Agotada, destrabé los recuerdos deseando acabar con este asunto.
—Bien, se lo diré. Pero sepa usted que no es de mi agrado contarles mis problemas a desconocidos.
—Primero, recuéstate. No le va a pasar nada a la silla.
Seguí la indicación volviendo los ojos a ella.

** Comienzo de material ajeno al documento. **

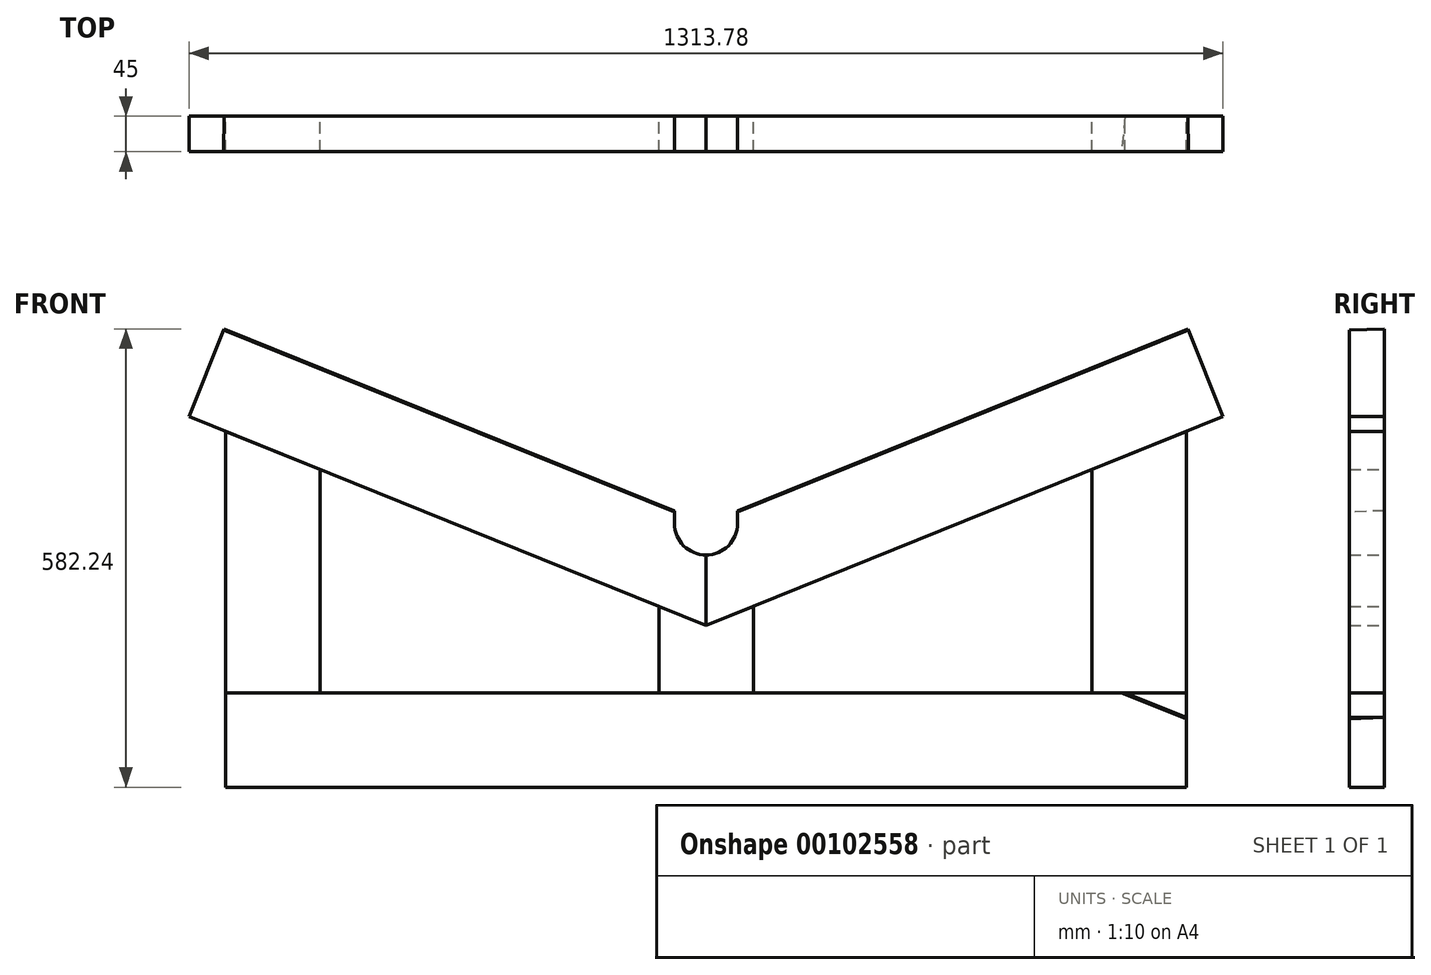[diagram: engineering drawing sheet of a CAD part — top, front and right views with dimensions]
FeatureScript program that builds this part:
annotation { "Feature Type Name" : "Feature", "Feature Type Description" : "" }
export const myFeature = defineFeature(function(context is Context, id is Id, definition is map)
    precondition{}
    {
        {
            var Q0;
            Q0=qCreatedBy(makeId("Front.planeOp"),FACE);
            var sketch = newSketch(context, id + "F0", { "sketchPlane" : qUnion([Q0])});
            skLineSegment(sketch, "E0.bottom", {"start": v(0, 0) * mm, "end": v(1220, 0) * mm});
            skLineSegment(sketch, "E0.top", {"start": v(0, 120) * mm, "end": v(1220, 120) * mm});
            skLineSegment(sketch, "E0.left", {"start": v(0, 0) * mm, "end": v(0, 120) * mm});
            skLineSegment(sketch, "E0.right", {"start": v(1220, 0) * mm, "end": v(1220, 120) * mm});
            skSolve(sketch);
        }
        {
            var Q0;
            Q0=makeQuery(id+"F0.imprint","IMPRINT",FACE,{"disambiguationData":[TD([[makeQuery(id+"F0.imprint","IMPRINT",EDGE,{"derivedFrom":sQuery(id+"F0.wireOp",EDGE,"E0.bottom")}),1.0]])]});
            extrude(context, id + "F1", {"entities" : qUnion([Q0]), "depth" : 45 * mm});
        }
        {
            var Q0;
            Q0=qCreatedBy(makeId("Right.planeOp"),FACE);
            cPlane(context, id + "F2", {"entities" : qUnion([Q0]), "cplaneType" : CPlaneType.OFFSET, "offset" : 610 * mm, "width" : 150 * mm, "height" : 150 * mm});
        }
        {
            var Q0;
            Q0=qCreatedBy(makeId("Front.planeOp"),FACE);
            var sketch = newSketch(context, id + "F3", { "sketchPlane" : qUnion([Q0])});
            skLineSegment(sketch, "E1", {"start": v(610, 0) * mm, "end": v(610, 335) * mm, "construction": true});
            skLineSegment(sketch, "E2", {"start": v(570, 351.16) * mm, "end": v(-1.94, 582.24) * mm});
            skLineSegment(sketch, "E3.0", {"start": v(610, 205.58) * mm, "end": v(-46.9, 470.98) * mm});
            skLineSegment(sketch, "E4", {"start": v(-1.94, 582.24) * mm, "end": v(-46.9, 470.98) * mm});
            skLineSegment(sketch, "E5", {"start": v(610, 205.58) * mm, "end": v(610, 295) * mm});
            skArc(sketch, "E6", {"start": v(570, 335) * mm, "mid": v(581.72, 306.72) * mm, "end": v(610, 295) * mm});
            skLineSegment(sketch, "E7", {"start": v(570, 335) * mm, "end": v(570, 351.16) * mm});
            skSolve(sketch);
        }
        {
            var Q0;
            Q0=makeQuery(id+"F3.imprint","IMPRINT",FACE,{"disambiguationData":[TD([[makeQuery(id+"F3.imprint","IMPRINT",EDGE,{"derivedFrom":sQuery(id+"F3.wireOp",EDGE,"E2")}),1.0]])]});
            extrude(context, id + "F4", {"entities" : qUnion([Q0]), "depth" : 45 * mm});
        }
        {
            var Q0;
            Q0=makeQuery(id+"F4.opExtrude","SWEPT_FACE",FACE,{"disambiguationData":[OSD([sQuery(id+"F3.wireOp",EDGE,"E4")])]});
            var sketch = newSketch(context, id + "F5", { "sketchPlane" : qUnion([Q0])});
            skLineSegment(sketch, "E8", {"start": v(45, 539.12) * mm, "end": v(0, 539.12) * mm});
            skLineSegment(sketch, "E9", {"start": v(0, 539.12) * mm, "end": v(45, 537.55) * mm});
            skLineSegment(sketch, "E10", {"start": v(45, 537.55) * mm, "end": v(45, 539.12) * mm});
            skSolve(sketch);
        }
        {
            var Q0;
            Q0=qSketchRegion(id+"F5",true);
            extrude(context, id + "F6", {"entities" : qUnion([Q0]), "operationType" : NewBodyOperationType.REMOVE, "endBound" : BoundingType.THROUGH_ALL, "oppositeDirection" : true, "depth" : 25 * mm});
        }
        {
            var Q0;
            Q0=qCreatedBy(makeId("Front.planeOp"),FACE);
            var sketch = newSketch(context, id + "F7", { "sketchPlane" : qUnion([Q0])});
            skLineSegment(sketch, "E11", {"start": v(0, 120) * mm, "end": v(0, 452.03) * mm});
            skLineSegment(sketch, "E12.0", {"start": v(120, 120) * mm, "end": v(120, 403.55) * mm});
            skLineSegment(sketch, "E13", {"start": v(0, 452.03) * mm, "end": v(120, 403.55) * mm});
            skLineSegment(sketch, "E14", {"start": v(0, 120) * mm, "end": v(120, 120) * mm});
            skSolve(sketch);
        }
        {
            var Q0;
            Q0=makeQuery(id+"F7.imprint","IMPRINT",FACE,{"disambiguationData":[TD([[makeQuery(id+"F7.imprint","IMPRINT",EDGE,{"derivedFrom":sQuery(id+"F7.wireOp",EDGE,"E11")}),-1.0]])]});
            extrude(context, id + "F8", {"entities" : qUnion([Q0]), "depth" : 45 * mm});
        }
        {
            var Q0;
            Q0=makeQuery(id+"F4.opExtrude","SWEPT_BODY",BODY,{"disambiguationData":[OSD([sQuery(id+"F3.wireOp",EDGE,"E2"),sQuery(id+"F3.wireOp",EDGE,"E3.0"),sQuery(id+"F3.wireOp",EDGE,"E4"),sQuery(id+"F3.wireOp",EDGE,"E5")])]});
            var Q1;
            Q1=makeQuery(id+"F8.opExtrude","SWEPT_BODY",BODY,{"disambiguationData":[OSD([sQuery(id+"F7.wireOp",EDGE,"E11"),sQuery(id+"F7.wireOp",EDGE,"E12.0"),sQuery(id+"F7.wireOp",EDGE,"E13"),sQuery(id+"F7.wireOp",EDGE,"E14")])]});
            var Q2;
            Q2=qCreatedBy(id+"F2.planeOp",FACE);
            mirror(context, id + "F9", {"entities" : qUnion([Q0, Q1]), "mirrorPlane" : qUnion([Q2])});
        }
        {
            var Q0;
            Q0=qCreatedBy(makeId("Front.planeOp"),FACE);
            var sketch = newSketch(context, id + "F10", { "sketchPlane" : qUnion([Q0])});
            skLineSegment(sketch, "E15", {"start": v(610, 120) * mm, "end": v(610, 205.58) * mm, "construction": true});
            skLineSegment(sketch, "E16.0", {"start": v(670, 120) * mm, "end": v(670, 229.82) * mm});
            skLineSegment(sketch, "E17.MirrorCS", {"start": v(550, 120) * mm, "end": v(550, 229.82) * mm});
            skLineSegment(sketch, "E18", {"start": v(550, 229.82) * mm, "end": v(610, 205.58) * mm});
            skLineSegment(sketch, "E19", {"start": v(550, 120) * mm, "end": v(670, 120) * mm});
            skLineSegment(sketch, "E20", {"start": v(610, 205.58) * mm, "end": v(670, 229.82) * mm});
            skSolve(sketch);
        }
        {
            var Q0;
            Q0=qSketchRegion(id+"F10",true);
            extrude(context, id + "F11", {"entities" : qUnion([Q0]), "depth" : 45 * mm});
        }
    });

—Todo empezó cuando llegué a casa de la universidad. Sentía que me observaban como de costumbre, pero esta vez la energía era más intensa como si... estuviesen a pocos metros. —Recordar aquella sensación me hizo pausar el relato—. Antes de irme a dormir tomé un par de pastillas. Me las recetaron hace... cinco o seis meses. No quería hacerlo. Al día siguiente tenía o... —consideré el tiempo— tengo unos exámenes, y al tomarlas siempre amanezco como tonta.
—¿Son pastillas para dormir?
—Sí. Y aunque hubiese tomado dos, no podía hacerlo. Entonces me levanté, y yendo a la cocina, vi una sombra oscura en una esquina de la sala. Pensé que era otra de las miles de alucinaciones que suelo tener cuando…
—No son alucinaciones, Nina —interrumpió—. Lo que ves es real. Son espíritus reales.
—No son reales, ¡no pueden serlo! —Golpeé su escritorio, provocando que la directora se asustara.
—Tranquila. —Me sujetó las manos—. Tranquila, Nina. No corres peligro aquí.
Su condescendencia hizo que algo se estremeciera en mi interior. El labio me comenzó a temblar.
—Perdón... —se oyó como un murmuro.
—Yo no voy a obligarte a nada, ¿sí? Solo quiero que me cuentes.
—Perdón... yo... no sé qué me pasa... —Sus dedos finos y alargados intensificaron el apoyo en un apretón—. Creo que estoy loca, pero no quiero estar loca. —Sacudí la cabeza y abrí los ojos—. Tomo pastillas cuando ellos aparecen porque no logro dormir. No puedo... Y entonces las dejo. Ellos vuelven a aparecer y regreso con el bendito frasco. Y las tomo, y me siento bien. Después me despierto y los sigo sintiendo, ahí... detrás de mí. A veces tengo que estar la mayoría del día sedada para no verlos porque me siguen. Estoy reprobando varios exámenes. Y le juro que no estoy loca. Ayúdeme, por favor.